* **The problem**:
Look through the records below for the line with "miércoles y viernes. Cada clienta" and the line with "hasta 5 días y Por modelo, talle o", then return those lines and all lines between, exactly.

□ □ □ □

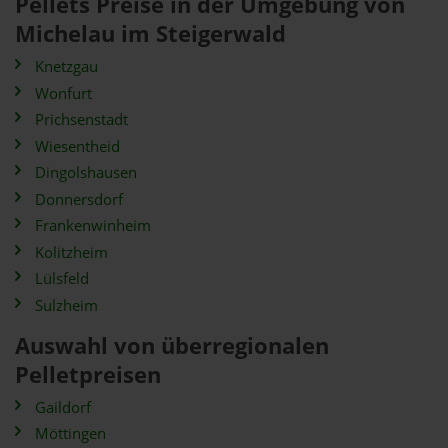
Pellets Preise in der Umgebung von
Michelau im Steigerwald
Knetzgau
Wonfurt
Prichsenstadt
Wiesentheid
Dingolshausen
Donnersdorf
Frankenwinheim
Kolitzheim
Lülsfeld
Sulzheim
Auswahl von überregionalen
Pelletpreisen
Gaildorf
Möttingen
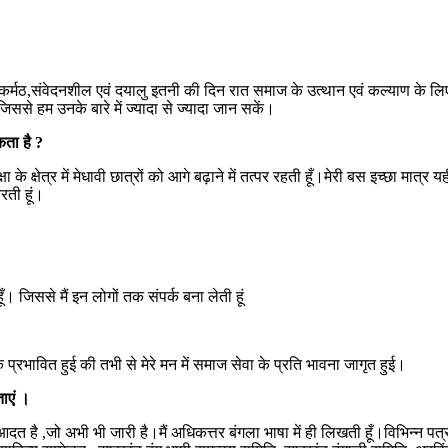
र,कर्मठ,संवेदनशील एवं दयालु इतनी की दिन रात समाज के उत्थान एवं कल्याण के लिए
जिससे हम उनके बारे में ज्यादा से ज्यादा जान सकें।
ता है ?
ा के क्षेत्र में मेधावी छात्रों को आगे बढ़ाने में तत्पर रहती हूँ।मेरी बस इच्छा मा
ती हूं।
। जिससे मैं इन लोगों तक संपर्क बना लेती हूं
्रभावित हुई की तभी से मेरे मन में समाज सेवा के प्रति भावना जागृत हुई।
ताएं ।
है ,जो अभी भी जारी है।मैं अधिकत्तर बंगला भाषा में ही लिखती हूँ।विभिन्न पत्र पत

□ □ □ □

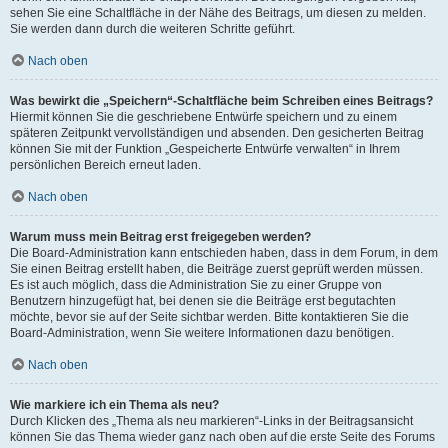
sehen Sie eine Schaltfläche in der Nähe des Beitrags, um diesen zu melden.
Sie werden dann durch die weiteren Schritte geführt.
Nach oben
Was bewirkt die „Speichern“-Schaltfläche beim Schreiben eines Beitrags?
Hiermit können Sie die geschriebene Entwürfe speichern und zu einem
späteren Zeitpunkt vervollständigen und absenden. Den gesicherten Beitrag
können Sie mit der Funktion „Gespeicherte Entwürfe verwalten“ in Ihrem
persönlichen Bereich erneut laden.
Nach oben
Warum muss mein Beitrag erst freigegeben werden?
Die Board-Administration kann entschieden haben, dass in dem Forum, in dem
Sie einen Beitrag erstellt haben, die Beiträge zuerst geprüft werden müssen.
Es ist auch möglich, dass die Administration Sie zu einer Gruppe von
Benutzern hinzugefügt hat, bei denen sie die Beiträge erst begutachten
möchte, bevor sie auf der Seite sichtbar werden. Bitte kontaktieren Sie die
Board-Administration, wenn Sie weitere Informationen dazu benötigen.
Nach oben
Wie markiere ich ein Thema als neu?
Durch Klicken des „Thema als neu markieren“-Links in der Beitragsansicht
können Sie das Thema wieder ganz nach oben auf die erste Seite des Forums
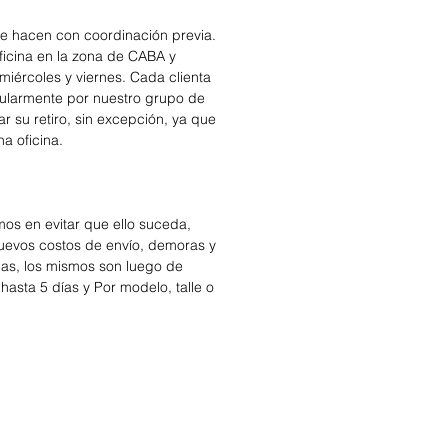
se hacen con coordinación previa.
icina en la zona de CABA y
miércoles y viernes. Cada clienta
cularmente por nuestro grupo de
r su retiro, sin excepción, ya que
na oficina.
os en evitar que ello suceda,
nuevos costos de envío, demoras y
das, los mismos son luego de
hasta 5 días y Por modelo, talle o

□ □ □ □

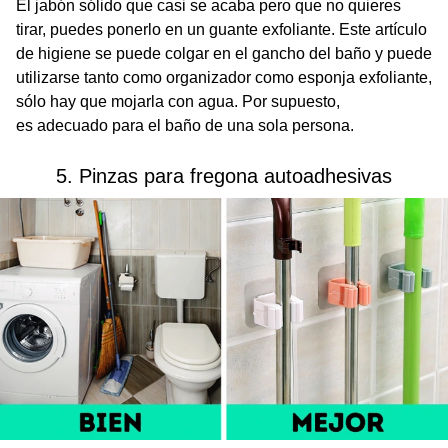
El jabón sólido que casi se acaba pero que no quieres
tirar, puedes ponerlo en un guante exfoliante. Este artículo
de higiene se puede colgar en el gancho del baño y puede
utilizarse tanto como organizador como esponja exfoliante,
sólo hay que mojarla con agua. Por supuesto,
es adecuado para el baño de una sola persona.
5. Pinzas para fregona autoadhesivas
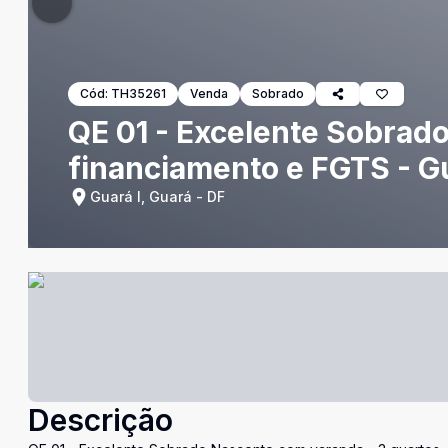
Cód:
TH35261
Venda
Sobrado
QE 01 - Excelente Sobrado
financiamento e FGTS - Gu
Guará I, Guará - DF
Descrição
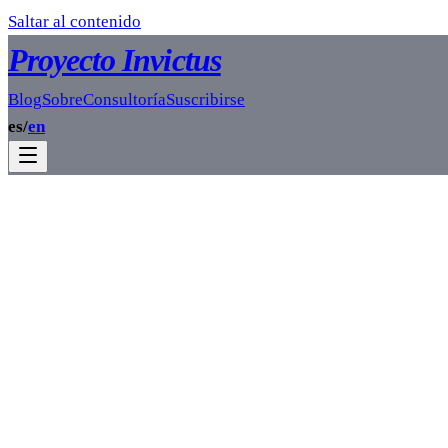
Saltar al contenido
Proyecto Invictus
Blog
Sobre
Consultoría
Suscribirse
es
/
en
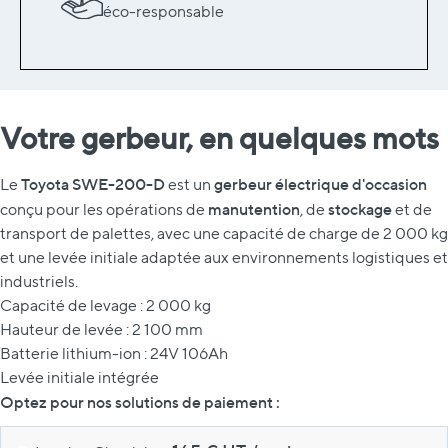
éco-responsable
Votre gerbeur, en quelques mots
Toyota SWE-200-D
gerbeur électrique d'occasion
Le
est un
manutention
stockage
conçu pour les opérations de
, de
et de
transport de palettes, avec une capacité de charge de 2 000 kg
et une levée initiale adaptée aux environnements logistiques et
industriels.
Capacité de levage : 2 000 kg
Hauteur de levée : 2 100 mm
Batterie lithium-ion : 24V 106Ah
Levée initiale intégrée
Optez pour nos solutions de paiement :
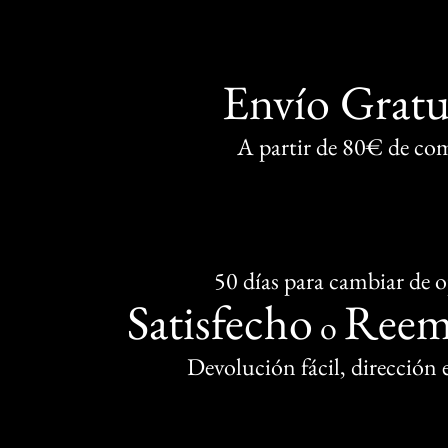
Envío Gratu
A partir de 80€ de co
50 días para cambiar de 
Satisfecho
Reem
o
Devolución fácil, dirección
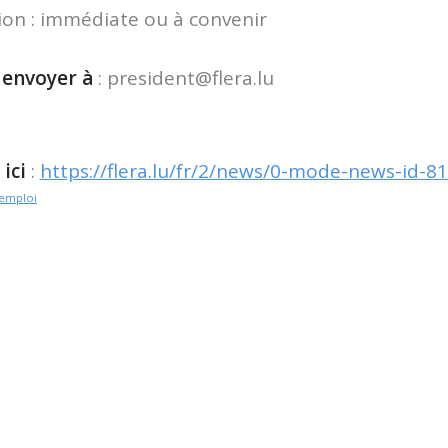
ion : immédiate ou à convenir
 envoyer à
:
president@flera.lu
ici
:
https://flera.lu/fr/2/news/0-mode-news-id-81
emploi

□ □ □ □

* **Answer for the task**:
miércoles y viernes. Cada clienta
cularmente por nuestro grupo de
r su retiro, sin excepción, ya que
na oficina.
os en evitar que ello suceda,
nuevos costos de envío, demoras y
das, los mismos son luego de
hasta 5 días y Por modelo, talle o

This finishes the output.